Chemerin Effect on the Endometrial Proteome of the Domestic Pig during Implantation Obtained by LC-MS/MS Analysis

Abstract

Chemerin (CHEM) is a hormone mainly expressed in adipocytes involved in the regulation of energy homeostasis and inflammatory response. CHEM expression has been demonstrated in the structures of the porcine hypothalamic-pituitary-gonadal axis, as well as in the uterus, trophoblasts and conceptuses of pigs. In this study, we performed high-throughput proteomic analyses (liquid chromatography with tandem mass spectrometry, LC-MS/MS) to examine the influence of CHEM (400 ng/mL) on differentially regulated proteins (DRPs) in the porcine endometrial tissue explants during implantation (15 to 16 days of gestation). Among all 352 DRPs, 164 were up-regulated and 188 were down-regulated in CHEM-treated group. DRPs were assigned to 47 gene ontology (GO) terms (p-adjusted < 0.05). Validation of four DRPs (IFIT5, TGFβ1, ACO1 and PGRMC1) by Western blot analysis confirmed the veracity and accuracy of the LC-MS/MS method used in the present study. We suggest that CHEM, by modulating various protein expressions, takes part in the endometrial cell proliferation, migration and invasion at the time of implantation. It also regulates the endometrial immune response, sensitivity to P4 and the formation of new blood vessels. Additionally, CHEM appears to be an important factor involved in endothelial cell dysfunction during the pathogenesis of preeclampsia. The identification of a large number of DRPs under the influence of CHEM provides a valuable resource for understanding the molecular mechanisms of this hormone action during implantation, which is a prerequisite for better control of pig reproduction.
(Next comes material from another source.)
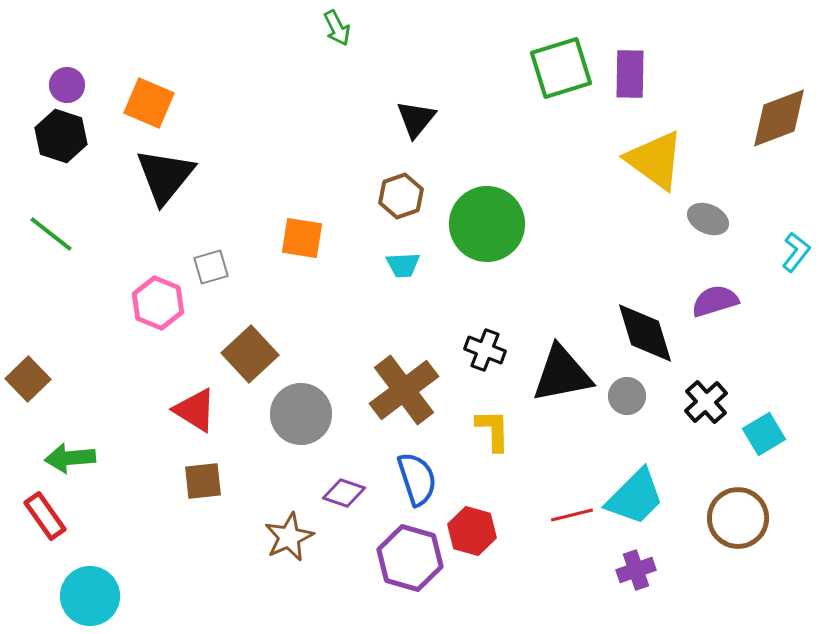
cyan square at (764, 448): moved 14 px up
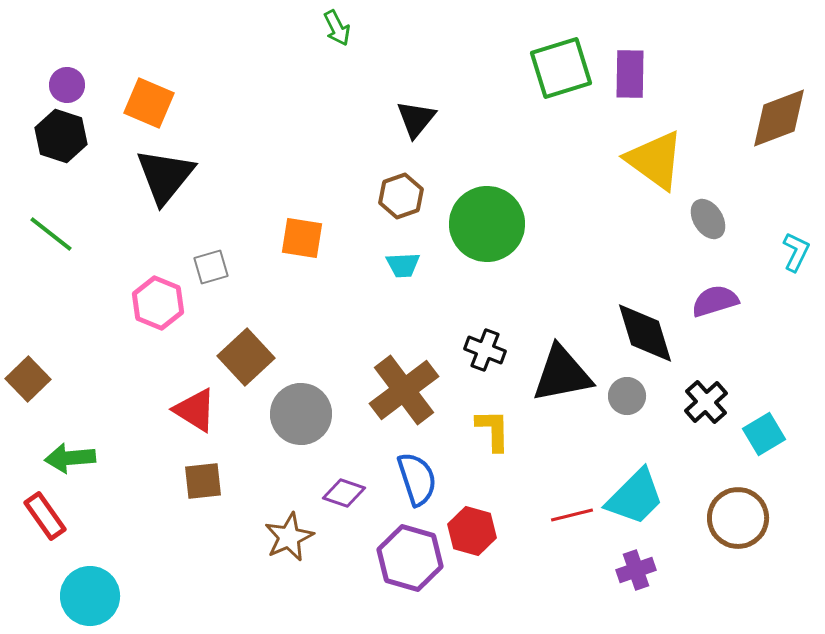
gray ellipse at (708, 219): rotated 33 degrees clockwise
cyan L-shape at (796, 252): rotated 12 degrees counterclockwise
brown square at (250, 354): moved 4 px left, 3 px down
Keywords: DRPs; chemerin; early pregnancy; implantation; pig; proteome; uterus.

Figure 1

Volcano plot of the proteins identified by LC–MS/MS in CHEM vs. CTR comparison. The volcano plot shows the fold-change (x-axis) versus the significance (y-axis) of the identified differentially regulated proteins (DRPs) under the influence of CHEM. The significance (non-adjusted p-value) and the fold-change are converted to −Log10(p-value) and Log2(fold-change), respectively. The vertical and horizontal dotted lines show the cut-off of fold-change = ±1.2, and of p-value = 0.05, respectively. The chosen DRPs are labeled by the gene symbols.

Figure 2

The g:Profiler analysis of differentially regulated proteins (DRPs). Manhattan plot that illustrates the enrichment analysis results. The functional terms are grouped and color-coded by data sources, i.e., molecular function (MF) are red, biological processes (BP) are orange, cellular components (CC) are green, and Kyoto Encyclopedia of Genes and Genomes (KEGG) are pink.

Figure 3

Visualization of the differentially regulated proteins (DRPs) determined to be statistically significant and their enrichment in the ontology terms detected by g:Profiler tool. (A) The circular plot illustrates the five most interesting GO biological processes enriched by DRPs. The outer track shows upregulated (red dots) and downregulated DRPs (blue dots) annotated in the particular GO terms. The inner track depicts the ratio of up- and downregulated proteins engaged in GO terms. A more intense red color shows the greater involvement of overexpressed proteins. (B) The circular plot shows the selected GO terms enriched by DRPs evaluated in the endometrium treated with CHEM.

Figure 4

Western blot validation of the LC-MS results for differentially regulated proteins under the CHEM influence in the endometrium. Validation was performed for IFIT5, ACO1, TGFβ1 and PGRMC1 proteins with reference protein (actin) (p-value < 0.05). Data are presented as the mean ± standard error of the mean (n = 5). Bars with different letters are significantly different at p < 0.05. K—samples from the control groups; CHEM—samples from the CHEM-treated groups. IFIT5—Interferon Induced Protein With Tetratricopeptide Repeats 5; ACO1—Aconitase 1; TGFβ1—Transforming Growth Factor Beta 1; PGRMC1—membrane-associated progesterone receptor component 1.